» **Aim of the task**: Provide an exact copy of the data, excluding the images.

» **Dataset excerpt**:
_ _ _
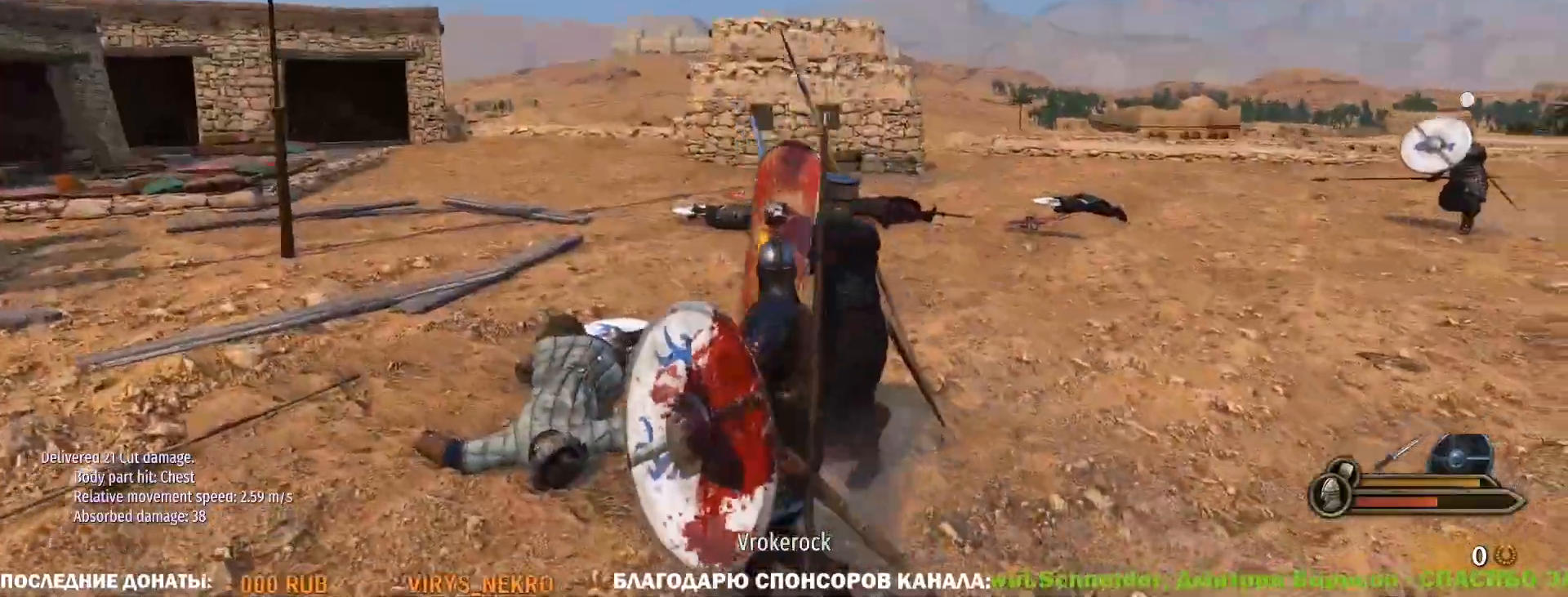
{"keys": ["a", "w"], "mouse": [], "events": [[300, "mouse_left", "up"], [433, "w", "down"]]}
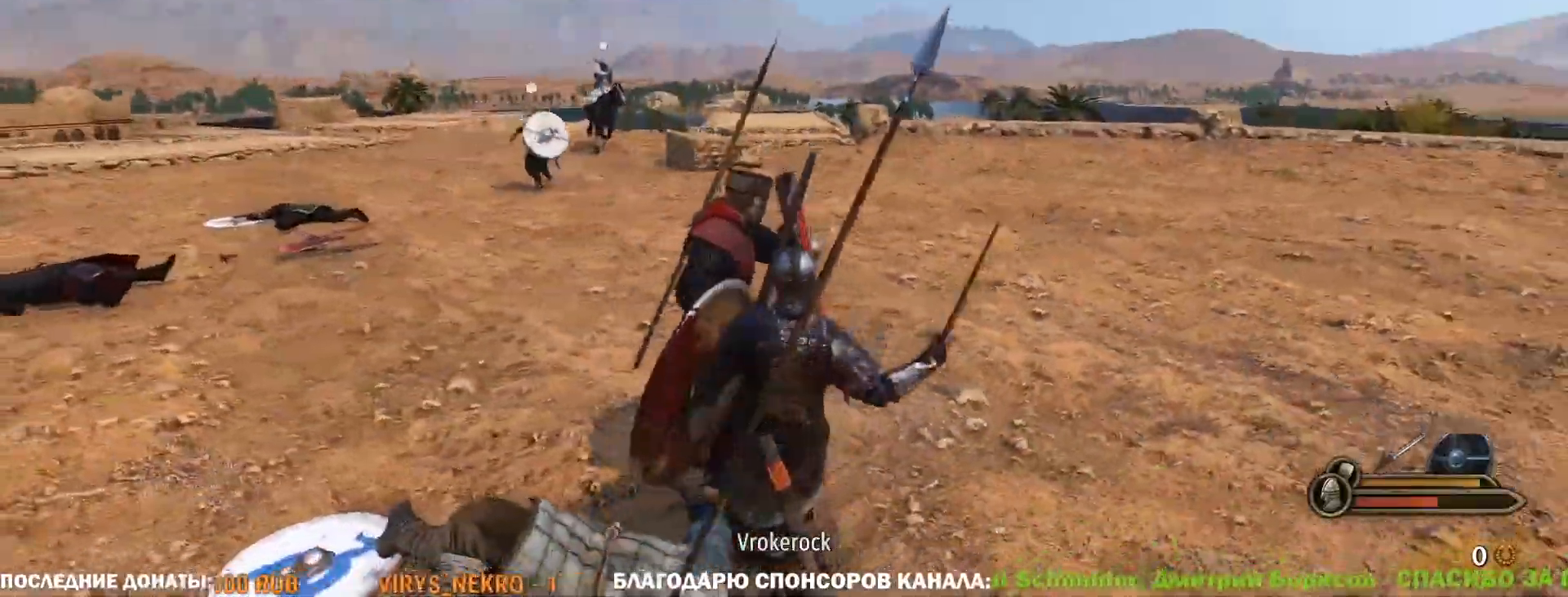
{"keys": ["a", "w"], "mouse": ["left"], "events": [[83, "w", "up"], [133, "w", "down"], [450, "mouse_left", "down"]]}
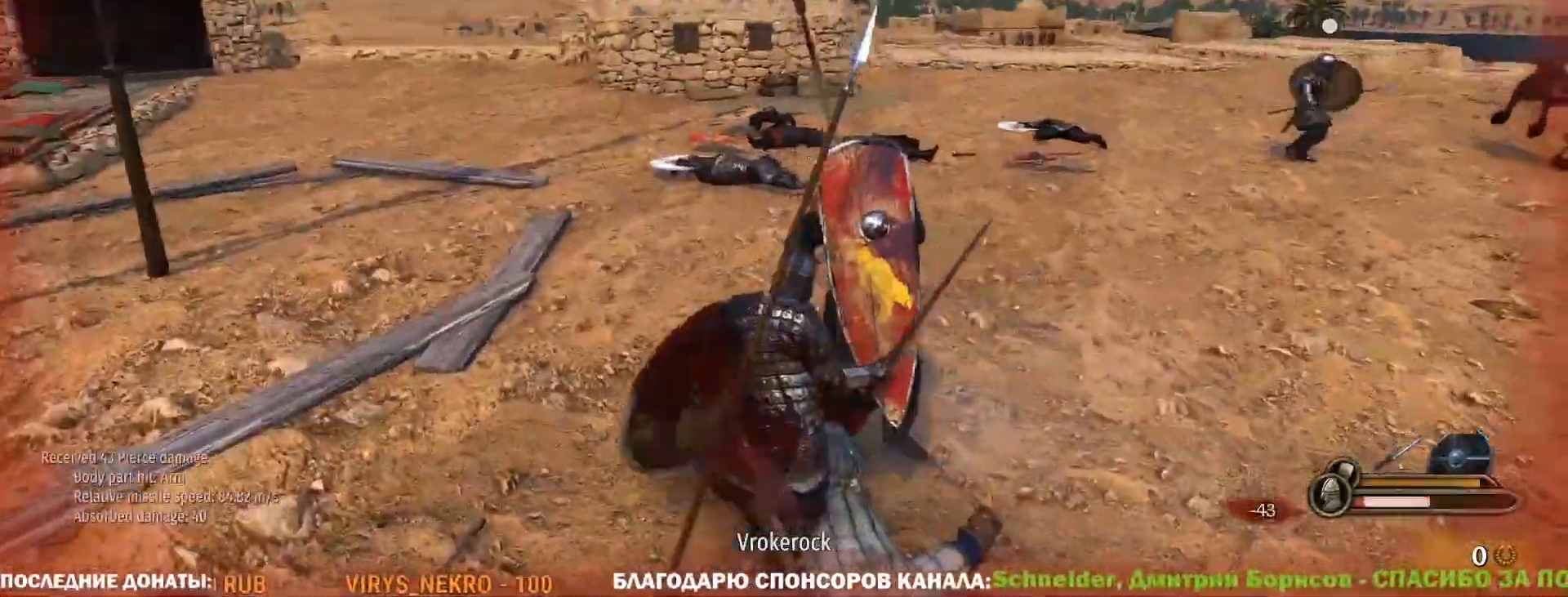
{"keys": ["a"], "mouse": [], "events": [[233, "w", "up"], [417, "mouse_left", "up"]]}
_ _ _
» **Solution to this task**:
{"keys": ["a", "w"], "mouse": [], "events": [[300, "mouse_left", "up"], [433, "w", "down"]]}
{"keys": ["a", "w"], "mouse": ["left"], "events": [[83, "w", "up"], [133, "w", "down"], [450, "mouse_left", "down"]]}
{"keys": ["a"], "mouse": [], "events": [[233, "w", "up"], [417, "mouse_left", "up"]]}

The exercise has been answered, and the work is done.